» WORK INSTRUCTIONS
Word for word, retype the tail of the data below, starting with the line that has "731 122 1390.3" and including the last line.

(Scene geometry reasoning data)

BEGIN

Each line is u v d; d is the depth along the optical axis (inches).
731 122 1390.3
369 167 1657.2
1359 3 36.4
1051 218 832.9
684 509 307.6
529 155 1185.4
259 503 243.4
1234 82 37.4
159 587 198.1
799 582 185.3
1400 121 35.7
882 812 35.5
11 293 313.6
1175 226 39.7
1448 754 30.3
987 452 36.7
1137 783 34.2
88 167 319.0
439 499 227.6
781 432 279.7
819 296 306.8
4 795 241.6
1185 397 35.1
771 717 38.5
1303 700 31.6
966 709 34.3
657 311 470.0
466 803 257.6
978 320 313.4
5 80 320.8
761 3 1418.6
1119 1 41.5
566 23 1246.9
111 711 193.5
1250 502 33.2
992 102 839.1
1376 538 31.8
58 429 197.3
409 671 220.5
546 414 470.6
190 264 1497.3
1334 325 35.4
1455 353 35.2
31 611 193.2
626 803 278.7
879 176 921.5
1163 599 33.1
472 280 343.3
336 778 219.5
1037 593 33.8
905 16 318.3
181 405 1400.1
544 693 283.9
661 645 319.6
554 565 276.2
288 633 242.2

END

» WRITTEN REPLY
731 122 1390.3
369 167 1657.2
1359 3 36.4
1051 218 832.9
684 509 307.6
529 155 1185.4
259 503 243.4
1234 82 37.4
159 587 198.1
799 582 185.3
1400 121 35.7
882 812 35.5
11 293 313.6
1175 226 39.7
1448 754 30.3
987 452 36.7
1137 783 34.2
88 167 319.0
439 499 227.6
781 432 279.7
819 296 306.8
4 795 241.6
1185 397 35.1
771 717 38.5
1303 700 31.6
966 709 34.3
657 311 470.0
466 803 257.6
978 320 313.4
5 80 320.8
761 3 1418.6
1119 1 41.5
566 23 1246.9
111 711 193.5
1250 502 33.2
992 102 839.1
1376 538 31.8
58 429 197.3
409 671 220.5
546 414 470.6
190 264 1497.3
1334 325 35.4
1455 353 35.2
31 611 193.2
626 803 278.7
879 176 921.5
1163 599 33.1
472 280 343.3
336 778 219.5
1037 593 33.8
905 16 318.3
181 405 1400.1
544 693 283.9
661 645 319.6
554 565 276.2
288 633 242.2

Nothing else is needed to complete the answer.